February 4, 2010
by Bill Hubbard
Looking at the recent room released PEER baseline report on authors and users regarding journals and repositories from Loughborough University.
This is packed full of very useful and very dense information and analysis which will repay many close readings.
For advocates of open access, and in particular institutional repositories, one immediately interesting question is Q 22: What reservations do you have about placing your peer-reviewed journal articles in publicly available repositories?
Responses to this are quite fascinating. As a (very) rough analysis, putting together the figures seems to show that the most significant concern is a reluctance to put research publications in a repository were other materials have not been peer-reviewed, with nearly 50% considering this either very important or important.
Following this close behind are concerns about infringing copyright and infringing embargo periods; concern about the paper not having been “properly edited by the publisher”; not knowing of a suitable repository; a concern about plagiarism or unknown reuse; then not knowing how to deposit material in a repository and not knowing what a repository was. Other concerns are then a step change down from these.
If as advocates we want to get more material into repositories, these might well be the key questions for advocacy to address. Interestingly, none of these are unanswerable, require policy change or mandates and revolve around a simple lack of knowledge.
For instance, the top concern of sharing server-space with pre-prints really revolves around a lack of knowledge as to how the open access repository system works. I doubt if academics really object to their words being held on adjacent tracks on a hard disk to non-peer reviewed material. I suspect it is that in accessing the material they see a user being presented with their hard earned peer review material “displayed” alongside non-peer reviewed material.
In other words it is the difference between storage and access. Material can be deposited and stored in a repository, but users will access the material in a separate fashion and be able to separate out by subject, peer review status, etc. if this distinction is not appreciated by an author, then they may well see the repository as both storage and access mechanism: whereas for almost all users the actual repository — and its accompanying content — will be reduced in use to a single cover sheet on the article that they actually want.
The concerns about copyright and embargo again, are really a matter of the author being given the right information at the right time. Repository managers commonly use RoMEO to find out this information: there is a strong case for arguing that RoMEO ‘s API should be used more widely to embed the information directly into the deposit process. Or at least, tell authors that copyright and embargo information is readily available and that this should not be an issue for them.

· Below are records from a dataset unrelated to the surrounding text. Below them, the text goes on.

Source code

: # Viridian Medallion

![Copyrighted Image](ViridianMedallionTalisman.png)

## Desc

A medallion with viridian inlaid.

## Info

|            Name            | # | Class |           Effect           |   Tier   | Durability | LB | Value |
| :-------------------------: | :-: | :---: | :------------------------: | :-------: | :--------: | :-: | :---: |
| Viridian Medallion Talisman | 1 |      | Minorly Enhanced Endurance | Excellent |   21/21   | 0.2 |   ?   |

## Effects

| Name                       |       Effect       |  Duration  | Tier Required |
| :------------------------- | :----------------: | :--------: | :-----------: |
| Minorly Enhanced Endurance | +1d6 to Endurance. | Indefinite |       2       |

Concerns about plagiarism and how the material will be used can also be addressed. Far from being an invitation to plagiarism, making materials openly accessible simply increases the chance that the plagiarist will be detected.
For those concerned about depositing materials that have not been “properly edited” by the publisher, again the answer is information as to how the system works — allowing, in most cases, the deposit of the authors-final version, after peer review changes.
The other three highest concerns again revolve around a lack of information as to how the system works: not knowing of a suitable repository, not knowing how to deposit, and not knowing what an open access repository is.
Although this question reveals a range of strongly felt concerns which stop authors using repositories, nonetheless it is reassuring to note that none of the concerns need be showstoppers: it’s just an argument for continued, repetitive, hard slog advocacy of the basics.